The problem with using one back-end Storage Account for operational and long term retention is that you cannot transition files to Glacier as it would result in elongated restore times. And what was hard to understand in the beginning is that a FULL backup is not like it was in the old days of tape, ie. a fresh copy of everything. As the Novus Computer writer knows, a Full in Cloudberry backup is only a full backup of anything that has had a block incremental backup since the last "FULL". So files that might never change, but are essential to daily operation, would wind up in Glacier - with a 4-5 hour restore delay.
So you would have needed to leave all long term retention files in SIA or Nearline meaning we would have had to keep all daily versions of the files for 7 years.
So we did the math and it costs a LOT less money to use the Nearline and Glacier model than to keep all daily incrementals in SIA . That calculation even included the "Migrate to Glacier" fees.
And even with a GFS model that mimics the "keep only monthly fulls" that we are using, it is still less expensive to utilize Glacier and Nearline than only Amazon SIA.
Our calculation shows that if you start with 200GB and add 5GB per month of version data (assuming a GFS once per month model), the 200GB turns into 615GB in 7 years. The total cost of that over 7 years in SIA comes out to only $427 (our approach was $356). An average of a little over $5.00 per month over 7 years.

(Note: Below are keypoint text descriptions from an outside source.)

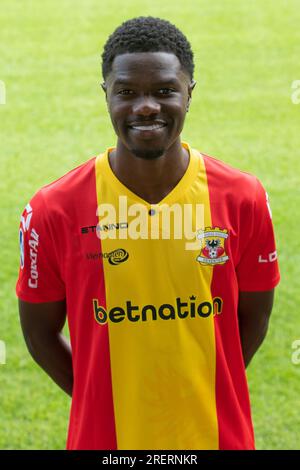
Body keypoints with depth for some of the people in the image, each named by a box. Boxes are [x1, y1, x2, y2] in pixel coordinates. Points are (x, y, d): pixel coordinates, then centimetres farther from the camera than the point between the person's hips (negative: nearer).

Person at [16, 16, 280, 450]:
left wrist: (203, 394, -1)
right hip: (103, 436, -1)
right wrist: (105, 402, -3)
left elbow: (252, 316, 3)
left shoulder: (243, 199, -7)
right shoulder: (54, 210, -11)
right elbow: (40, 330, -1)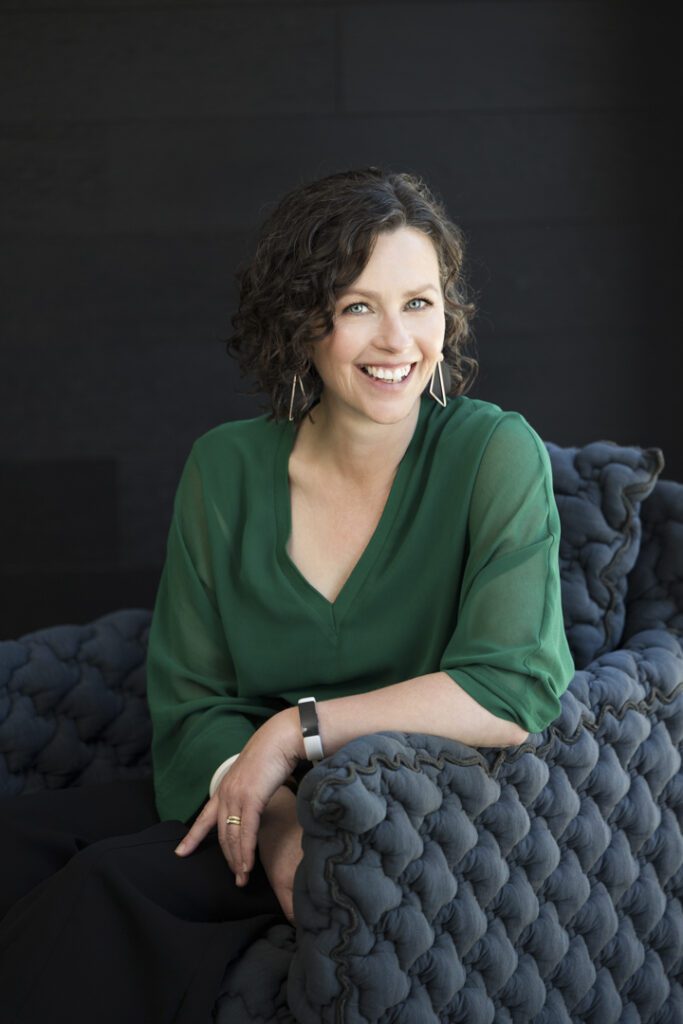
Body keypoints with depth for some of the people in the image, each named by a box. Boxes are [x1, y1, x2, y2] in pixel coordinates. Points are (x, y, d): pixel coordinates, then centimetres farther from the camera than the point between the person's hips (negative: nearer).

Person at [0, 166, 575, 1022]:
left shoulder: (494, 454, -10)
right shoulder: (226, 468, 1)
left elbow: (519, 694, -19)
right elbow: (188, 702, 0)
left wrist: (294, 729, -19)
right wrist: (276, 820, -21)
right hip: (264, 798, 5)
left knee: (111, 884, -24)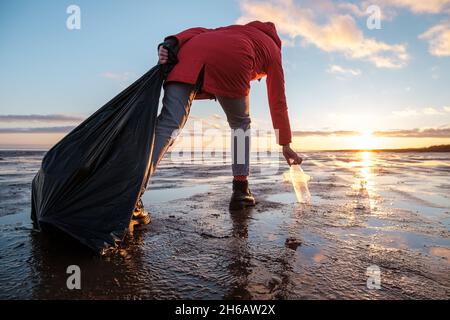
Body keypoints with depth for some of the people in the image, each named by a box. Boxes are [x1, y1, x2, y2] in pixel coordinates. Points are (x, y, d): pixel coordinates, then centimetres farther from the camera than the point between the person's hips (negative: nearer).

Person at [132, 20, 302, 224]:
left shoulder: (237, 30, 45)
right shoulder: (273, 51, 34)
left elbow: (198, 32, 23)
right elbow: (278, 102, 29)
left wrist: (171, 43, 6)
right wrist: (285, 145, 32)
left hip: (192, 50, 4)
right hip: (230, 63, -3)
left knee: (168, 124, -7)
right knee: (241, 124, 18)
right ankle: (240, 191, 13)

And with all that being said - How much would you charge your client for 200GB of data under protection? And how much more for the extended 7-year retention?
Even if we had to keep daily incremental for 7 years in SIA or Nearline, the 7-year total cost of probably $600+, would represent a small percentage of what we charge customers for our Backup Service with a long term retention option. Storage costs are "peanuts" compared to the cost of managing the backups - doing the upgrades/migrations/conversions,monitoring the daily results, dealing with the overdue/failures, etc.
If anyone would like more details on this approach and/or the calculations I would be happy to share them.
- Cloud Steve
So the GFS model makes a lot of sense for customers who have a 7 year retention requirement where we could eliminate eleven out of the twelve months after a year or so. Right now though most of our clients are satisfied with 90 days retention - a few want one year and one (the one I was referring to above) wanted 7 years. The thing is we have been doing our model for a few years now - it will be interesting to see how much work it is to migrate to a GFS model for existing backups.